There were four Sanitation and Water solutions in the top 30: bio-sand filters for household water treatment (ranked 15th), rural water supply (16th), total sanitation campaign (20th) and large multipurpose dam in Africa(24th). [Not sure these would have been my choices!]
There was a Youth Forum meeting at the same time as the main panel of experts. The Youth Forum came up with a rather different ranking: rural water supply was ranked 3rd, total sanitation coverage 9th, bio-sand filters 22nd and large multipurpose dam in Africa 31st.
The CC08 book is Solutions for the World's Biggest Problems: Costs and Benefits, published by Cambridge University Press in November 2007 (i.e., before the CC08 meeting in May 2008 … ???). Chapter 23 is ‘Unsafe water and lack of sanitation’ and was written by Dr Guy Hutton, who also wrote the Problem Paper on water and sanitation for the CC08 ‘A day with Bill Gates’ which took place in March 2008 (see also my blog of 22 January).

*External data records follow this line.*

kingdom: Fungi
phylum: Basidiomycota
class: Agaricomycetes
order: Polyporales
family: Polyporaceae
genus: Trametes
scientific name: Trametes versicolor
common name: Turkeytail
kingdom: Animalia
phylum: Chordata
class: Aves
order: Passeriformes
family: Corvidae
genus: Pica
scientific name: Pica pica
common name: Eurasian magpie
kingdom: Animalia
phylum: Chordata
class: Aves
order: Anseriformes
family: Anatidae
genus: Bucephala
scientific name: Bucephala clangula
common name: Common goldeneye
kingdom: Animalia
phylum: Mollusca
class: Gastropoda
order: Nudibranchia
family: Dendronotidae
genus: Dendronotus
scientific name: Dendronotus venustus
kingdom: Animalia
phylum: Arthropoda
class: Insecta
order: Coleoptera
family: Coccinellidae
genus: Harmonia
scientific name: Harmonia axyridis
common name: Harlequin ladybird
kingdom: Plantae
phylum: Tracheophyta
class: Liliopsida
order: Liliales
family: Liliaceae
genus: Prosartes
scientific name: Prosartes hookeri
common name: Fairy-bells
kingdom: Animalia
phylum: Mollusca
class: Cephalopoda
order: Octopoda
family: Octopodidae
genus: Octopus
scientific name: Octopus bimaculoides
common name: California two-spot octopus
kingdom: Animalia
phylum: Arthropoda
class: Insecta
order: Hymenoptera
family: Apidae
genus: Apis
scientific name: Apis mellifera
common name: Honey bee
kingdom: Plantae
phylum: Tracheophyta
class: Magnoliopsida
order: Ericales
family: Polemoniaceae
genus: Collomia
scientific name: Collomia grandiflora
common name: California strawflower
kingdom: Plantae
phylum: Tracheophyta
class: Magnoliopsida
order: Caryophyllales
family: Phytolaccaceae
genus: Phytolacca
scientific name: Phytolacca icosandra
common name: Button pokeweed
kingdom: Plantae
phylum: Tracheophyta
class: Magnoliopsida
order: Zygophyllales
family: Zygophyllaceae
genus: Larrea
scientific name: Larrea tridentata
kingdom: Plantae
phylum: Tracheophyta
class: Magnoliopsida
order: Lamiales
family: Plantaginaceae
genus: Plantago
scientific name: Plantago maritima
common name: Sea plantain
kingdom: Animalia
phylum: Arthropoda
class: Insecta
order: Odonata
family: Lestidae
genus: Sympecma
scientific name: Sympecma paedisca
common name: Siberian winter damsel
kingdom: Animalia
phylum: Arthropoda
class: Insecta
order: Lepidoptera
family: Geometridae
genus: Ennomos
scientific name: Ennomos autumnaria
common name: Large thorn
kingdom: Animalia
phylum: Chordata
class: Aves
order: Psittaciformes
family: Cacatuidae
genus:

Confused? You might well be! Especially if you look at the CC04 rankings: three sanitation and water projects were ranked ‘good’: small-scale water technology for livelihoods (ranked 6th overall), community-managed water supply and sanitation (7th) and research on water productivity in food production (8th). There’s also the CC06 rankings: community-managed water supply and sanitation shot up to 2nd place, small-scale water technology for livelihoods fell to 11th, and research on water productivity in food production fell to 15th; re-using wastewater for agriculture came in at 19th, and sustainable food and fish production in wetlands entered at 21st. The CC08 sanitation and water solutions don’t seem to bear any relation at all to those of CC04 and CC06. Of course, they don’t have to, but such huge inconsistencies can’t be much help to policy makers in developing countries.